Informed choice home

An important message about faculty unionization – Letter from President Ana Mari Cauce and Provost Jerry Baldasty, Sept. 10, 2015.

Dear Colleagues,

We hope this letter finds you eagerly anticipating the start of another academic year. We know this is a busy time and along with the anticipation, there is also much preparation and hard work.

We are writing to you about a topic of critical importance to the University. As some of you may be aware, the Service Employees International Union (SEIU) Local 925 this summer launched a campaign called “Faculty Forward” to organize UW faculty into a labor union.

The University of Washington unequivocally respects the right of all people to decide whether to be represented in collective bargaining. This belief is central to our identity as an institution. More than 15,000 of our staff are represented in collective bargaining that while occasionally is difficult and tense has always ended constructively. Both of us come from families with deep ties to unions, and we appreciate the benefits that unions have provided to workers in this country.

With regard to faculty, however, we believe that the concept and process of shared governance is different from that of a management-employee relationship, and we have grave reservations about the effect collective bargaining would have on our shared governance process. We also have serious concerns about its impact on the freedom we as faculty enjoy to pursue excellence in teaching, research and scholarship, the cornerstones of our success as a university.

We strongly believe that shared governance between the faculty and the administration is essential to our mission and to our status as a world-class university. Our strong partnership with a highly effective faculty senate has led to significant improvements on faculty issues.
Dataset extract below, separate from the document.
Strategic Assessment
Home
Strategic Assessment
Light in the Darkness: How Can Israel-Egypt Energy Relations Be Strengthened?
We have made clear and steady progress toward creating more predictable career paths for our instructors, toward refreshing our classrooms with the technology needed for more effective teaching, and toward increasing salaries without unduly decreasing the size of our faculty or increasing teaching loads in a way that would diminish the ability of faculty to carry out the cutting-edge scholarship and research that is changing our world for the better. We believe that collective bargaining over such matters as evaluation, promotion and tenure would not only affect the excellence of the University but would diminish the voice of the faculty, sideline the Faculty Senate and eclipse the collaborative approach we have worked on for generations.
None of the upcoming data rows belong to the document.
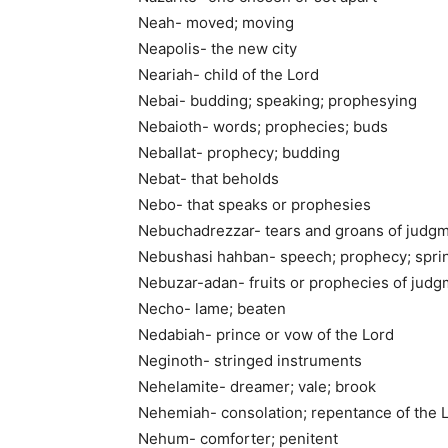
Neah- moved; moving
Neapolis- the new city
Neariah- child of the Lord
Nebai- budding; speaking; prophesying
Nebaioth- words; prophecies; buds
Neballat- prophecy; budding
Nebat- that beholds
Nebo- that speaks or prophesies
Nebuchadrezzar- tears and groans of judg
Nebushasi hahban- speech; prophecy; sprin
Nebuzar-adan- fruits or prophecies of jud
Necho- lame; beaten
Nedabiah- prince or vow of the Lord
Neginoth- stringed instruments
Nehelamite- dreamer; vale; brook
Nehemiah- consolation; repentance of the 
Nehum- comforter; penitent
The ultimate decision about unionization will be yours. It is imperative that you have as much information as possible about the unionization process and what having a union would mean. For example, we have talked to faculty who do not understand that an election will be held if only thirty percent of the faculty sign cards indicating their preference for a union. Indeed, some of our faculty have been sent requests to sign union cards with little or no explanation of what that will mean for you or for the University. Moreover, it is NOT the case that a majority of the entire faculty is required to vote affirmatively for us to be represented by a union. Rather, only a simple majority of those who actually vote is required, no matter how few they are. It is also important to be aware that if a union is voted in, there is no option for an individual to opt out of any contract that results, and that payment of union dues could become mandatory.

Before you sign a union card, please make sure that you are fully informed about what this means.

We will communicate with you in the weeks and months ahead through direct conversations, print materials and a special purpose webpage to share facts and information. We will be active participants in this discussion.

We look forward to hearing your perspectives. With that in mind, we encourage you to send your thoughts and questions to us by email to We both will have access to that account.

Thank you for your careful consideration of this matter and for your many contributions to the University’s success. The issue before us is critical for the UW, and we hope you will take the time to become informed and engaged.